Wacana Penambahan Kementerian, Pakar: Bagi-bagi Kekuasaan, APBN Seolah Jadi Bancakan Parpol
Pakar Kebijakan Publik dari Universitas Trisakti Trubus Rahadiansyah menilai wacana penambahan kementerian syarat kepentingan politis.
Penulis: Hendra Gunawan
Editor: Choirul Arifin
Laporan Wartawan Tribunnews.com, Reynas Abdila
TRIBUNNEWS.COM, JAKARTA - Pakar kebijakan publik dari Universitas Trisakti Trubus Rahadiansyah menilai wacana penambahan kementerian syarat dengan kepentingan politis.
Menurutnya, dasar pemikiran seperti itu didasari bagi-bagi kekuasaan seolah-olah APBN adalah bancakan partai politik.
“Itu kan cara berpikir keliru, berpikir politis murni sedangkan persoalannya kita harus melihat sisi kemanfaatannya itu yang penting,” kata Trubus kepada Tribun, Rabu (8/5/2024).

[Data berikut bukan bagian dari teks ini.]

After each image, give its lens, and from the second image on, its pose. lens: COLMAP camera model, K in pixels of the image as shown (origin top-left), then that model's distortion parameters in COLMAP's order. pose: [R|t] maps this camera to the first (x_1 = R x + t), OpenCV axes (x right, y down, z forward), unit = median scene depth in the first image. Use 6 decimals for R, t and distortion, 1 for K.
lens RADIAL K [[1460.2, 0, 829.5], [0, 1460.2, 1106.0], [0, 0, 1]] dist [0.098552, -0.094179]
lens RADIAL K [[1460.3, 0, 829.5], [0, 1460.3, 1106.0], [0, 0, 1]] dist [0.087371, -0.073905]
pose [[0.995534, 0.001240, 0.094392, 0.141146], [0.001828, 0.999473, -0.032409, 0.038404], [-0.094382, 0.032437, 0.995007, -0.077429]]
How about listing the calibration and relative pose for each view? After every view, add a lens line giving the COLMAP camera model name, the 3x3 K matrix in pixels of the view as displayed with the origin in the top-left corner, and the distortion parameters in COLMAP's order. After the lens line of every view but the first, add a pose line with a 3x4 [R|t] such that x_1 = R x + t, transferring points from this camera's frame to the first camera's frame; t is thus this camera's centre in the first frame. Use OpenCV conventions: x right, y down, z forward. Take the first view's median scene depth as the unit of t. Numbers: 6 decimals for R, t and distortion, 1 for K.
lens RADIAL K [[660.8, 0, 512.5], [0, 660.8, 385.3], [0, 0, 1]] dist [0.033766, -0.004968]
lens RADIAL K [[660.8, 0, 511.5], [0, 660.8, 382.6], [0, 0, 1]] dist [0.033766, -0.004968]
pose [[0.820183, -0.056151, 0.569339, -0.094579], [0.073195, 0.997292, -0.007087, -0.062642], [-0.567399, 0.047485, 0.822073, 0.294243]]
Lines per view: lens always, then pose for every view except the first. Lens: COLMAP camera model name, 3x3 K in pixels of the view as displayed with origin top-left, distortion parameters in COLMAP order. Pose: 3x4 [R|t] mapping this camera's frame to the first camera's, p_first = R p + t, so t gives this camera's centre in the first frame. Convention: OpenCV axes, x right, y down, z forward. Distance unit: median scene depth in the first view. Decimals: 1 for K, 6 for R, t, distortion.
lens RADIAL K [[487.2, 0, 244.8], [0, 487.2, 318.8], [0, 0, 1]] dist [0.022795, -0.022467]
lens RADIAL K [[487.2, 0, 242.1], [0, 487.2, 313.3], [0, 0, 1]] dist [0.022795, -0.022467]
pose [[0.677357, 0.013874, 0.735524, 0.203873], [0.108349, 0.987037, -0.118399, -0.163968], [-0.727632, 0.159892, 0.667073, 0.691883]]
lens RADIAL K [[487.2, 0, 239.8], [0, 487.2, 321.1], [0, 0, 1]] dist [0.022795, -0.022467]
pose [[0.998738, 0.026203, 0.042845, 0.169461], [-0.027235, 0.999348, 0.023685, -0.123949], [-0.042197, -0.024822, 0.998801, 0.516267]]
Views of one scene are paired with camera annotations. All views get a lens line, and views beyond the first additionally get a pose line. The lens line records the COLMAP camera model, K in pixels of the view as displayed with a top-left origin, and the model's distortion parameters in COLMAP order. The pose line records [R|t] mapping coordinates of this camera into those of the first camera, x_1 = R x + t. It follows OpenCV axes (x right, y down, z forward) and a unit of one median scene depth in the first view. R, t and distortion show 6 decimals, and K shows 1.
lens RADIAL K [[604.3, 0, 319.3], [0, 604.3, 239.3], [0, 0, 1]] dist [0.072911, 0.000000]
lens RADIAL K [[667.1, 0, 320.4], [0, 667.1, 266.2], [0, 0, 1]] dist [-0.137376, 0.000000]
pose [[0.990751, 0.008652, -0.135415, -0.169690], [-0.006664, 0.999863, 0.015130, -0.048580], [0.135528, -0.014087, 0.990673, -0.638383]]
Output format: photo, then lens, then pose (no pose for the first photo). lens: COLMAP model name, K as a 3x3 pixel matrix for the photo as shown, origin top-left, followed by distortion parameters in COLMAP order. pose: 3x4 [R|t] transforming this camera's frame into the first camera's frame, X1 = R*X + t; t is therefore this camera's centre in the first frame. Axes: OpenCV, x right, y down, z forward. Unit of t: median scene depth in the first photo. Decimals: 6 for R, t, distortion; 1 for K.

Baca juga: Indonesia Re Dukung Stabilitas APBN Lewat Strategi Pembiayaan Risiko Bencana yang Memadai
Dia menegaskan Anggaran Pendapatan dan Belanja Negara (APBN) ada semata-mata untuk kepentingan publik
Trubus berpandangan penambahan jumlah kementerian juga akan mempersulit sisi pengambilan kesepakatan pelaksanaan kebijakan.
Semisal pada waktu pandemi Covid-19, ada banyak kementerian lintas sektor yang terlibat.
“Kebijakan pandemi itu harus diambil antara kementerian dan kemenko kalau terlalu banyak akhirnya akan berat sendiri dan lamban karena masalah ego sektoral,” ungkapnya.
Artinya penambahan kementerian membuat kinerja eksekutif tidak lebih efektif.
Termasuk penanganan pangan yang melinatkan Kementerian Pertanian, Bulog, dan Bapanas.
“Ini masing-masing saling tumpang tindih merasa punya kewenangan aturan,” lanjutnya.
Dia pun menyoroti banyaknya lembaga yang mengatur kepegawaian aparatur sipil negara (ASN).
Kementerian PAN RB, lanjut Trubus, selama ini memiliki dua lembaga di bawahnya yakni Lembaga Administrasi Negara (LAN) dan Badan Kepegawaian Negara (BKN).
Baca juga: Menkeu Sri Mulyani: APBN Maret 2024 Surplus Rp 8,1 Triliun
“Itu kan seharusnya digabung saja buat apa banyak-banyak tidak ada kemanfaatannya, Kementerian Perdagangan juga seharusnya digabung kembali dengan Kementerian Perindustrian,” urainya.